On repère cependant que la multiplication des communautés fragmente le lien social, en même temps qu’elle signe un changement de paradigme, « ce n’est [plus] le choc des civilisations, mais le choc des jouissances » [5], écrit Éric Laurent. On comprend alors que sans balise symbolique, c’est l’égarement. Lacan l’a saisi en 1973 lorsqu’il dit que « Dans l’égarement de notre jouissance, il n’y a que l’Autre qui la situe, mais c’est en tant que nous en sommes séparés. D’où des fantasmes inédits quand on ne se mêlait pas »[6]. É. Laurent précise : « Nous ne savons pas ce qu’est la jouissance dont nous pourrions nous orienter. Nous ne savons que rejeter la jouissance de l’autre » [7]. Lacan, puis J.-A. Miller, définissent le racisme contemporain, comme « la haine de la façon particulière dont l’Autre jouit » [8]. On saisit alors que l’intolérance est toujours celle de la jouissance de l’autre, qui peut aller jusqu’à la ségrégation. Car c’est bien le refus de la différence, de la singularité, de la séparation qui est au fondement du racisme. Face à l’autre qui jouit différemment, Lacan nous avertit que la tentation est grande de vouloir unifier, uniformiser ce qui échappe, et que « [l]aisser cet Autre à son mode de jouissance, c’est ce qui ne se pourrait qu’à ne pas lui imposer le nôtre, à ne pas le tenir pour un sous-développé » [9]. Les deux jeunes filles, dont j’ai évoqué la position face à l’amour, le font raisonner quand elles témoignent de leur incompréhension, voire de la querelle qui les opposent à leurs mères. Elles ont en commun d’avoir des mères féministes, qui ont toujours défendu le droit des femmes. Malgré cela, chacune de ces mères, à sa façon, refuse de soutenir le choix de sa fille, interprété comme une incapacité à s’engager pour l’une et comme un effet de mode et d’influence pour l’autre. Il ne s’agit pour nous ni d’adhérer au propos ni de s’y opposer, mais d’en faire usage pour soutenir une réponse au cas par cas, à partir du rapport que chacune entretient à sa jouissance. Grâce à Lacan « on peut déchiffrer notre présent dans sa grammaire et entrevoir la grimace de l’avenir qui nous attend » [10], cette lecture renouvelée du monde qui réveille.

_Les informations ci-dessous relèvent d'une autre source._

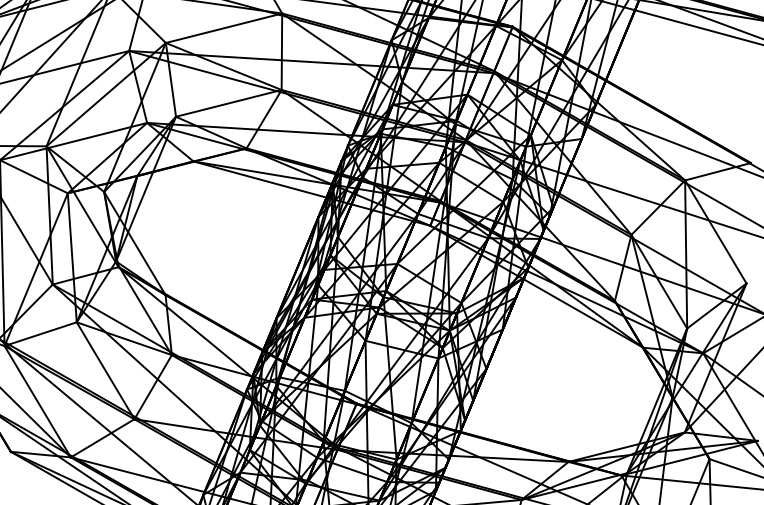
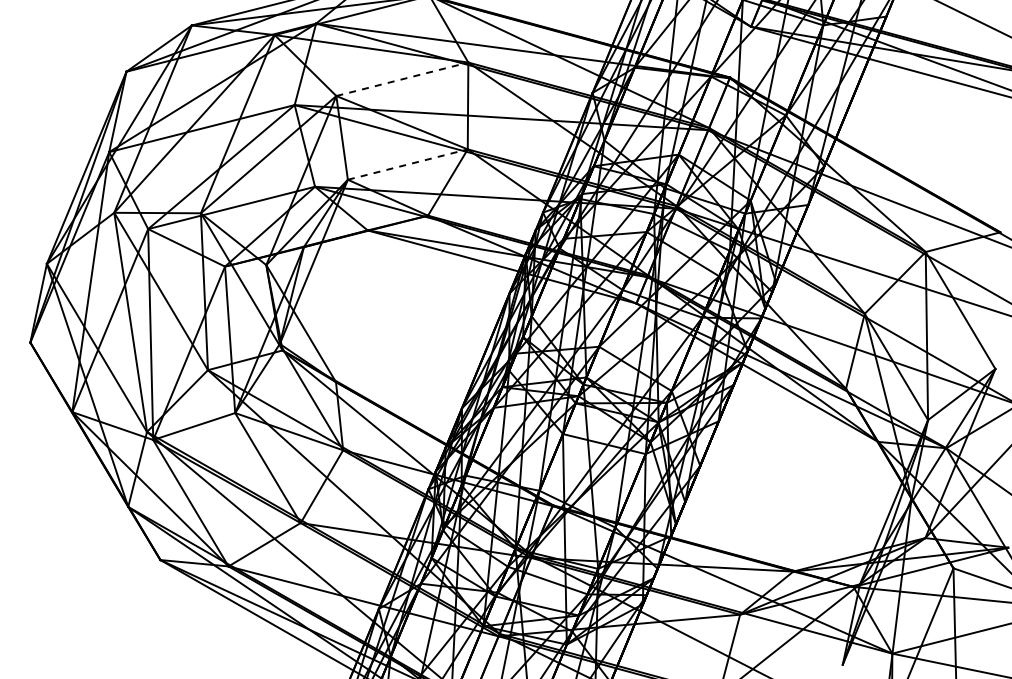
line: (224, 28) -> (402, 79), solid -> dashed
line: (228, 103) -> (407, 164), solid -> dashed

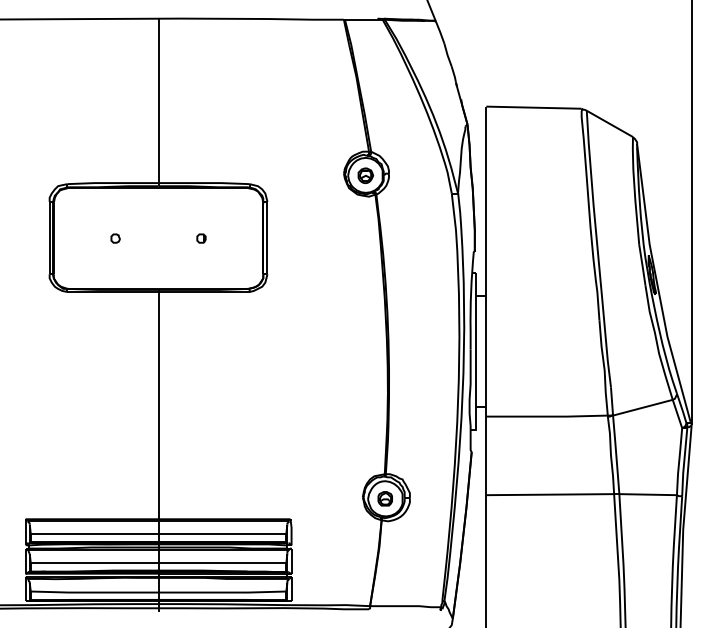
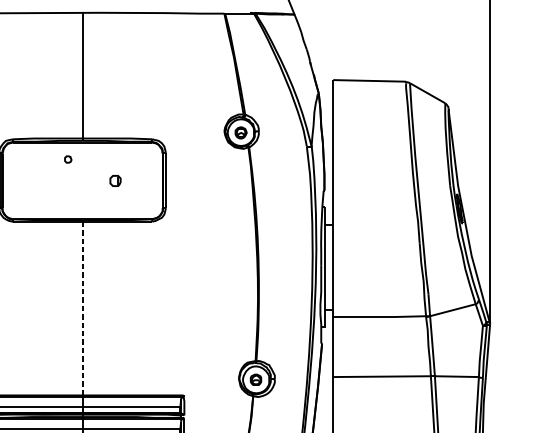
part: (115, 238) -> (68, 159), moved
part: (201, 238) -> (115, 180), size x1.6
line: (158, 405) -> (82, 308), solid -> dashed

[1] Jacquot B., Jacques Lacan : psychanalyse, parties I & II, film, France, 1974, disponible sur le site de l’INA.

[2] Lacan J.  « Télévision », Autres écrits, Paris, Seuil, 2001, p. 509-545.

[3] Ibid., p. 530.

[4] Ibid., p. 534.

[5] Laurent É., « Le racisme 2.0 », Lacan Quotidien, n°371, 26 janvier 2014, publication en ligne.

[6] Lacan J., « Télévision », op. cit., p. 534.

[7] Laurent É., « Le racisme 2.0 », op. cit.

[8] Miller J.-A., « L’orientation lacanienne. Extimité », enseignement prononcé dans le cadre du département de psychanalyse de l’université Paris 8, leçon du 27 novembre 1985, inédit.

[9] Lacan J., « Télévision », op. cit., p. 534.

[10] Miller J.-A., « Les prophéties de Lacan », entretien, Le Point, 18 août 2011, disponible sur internet.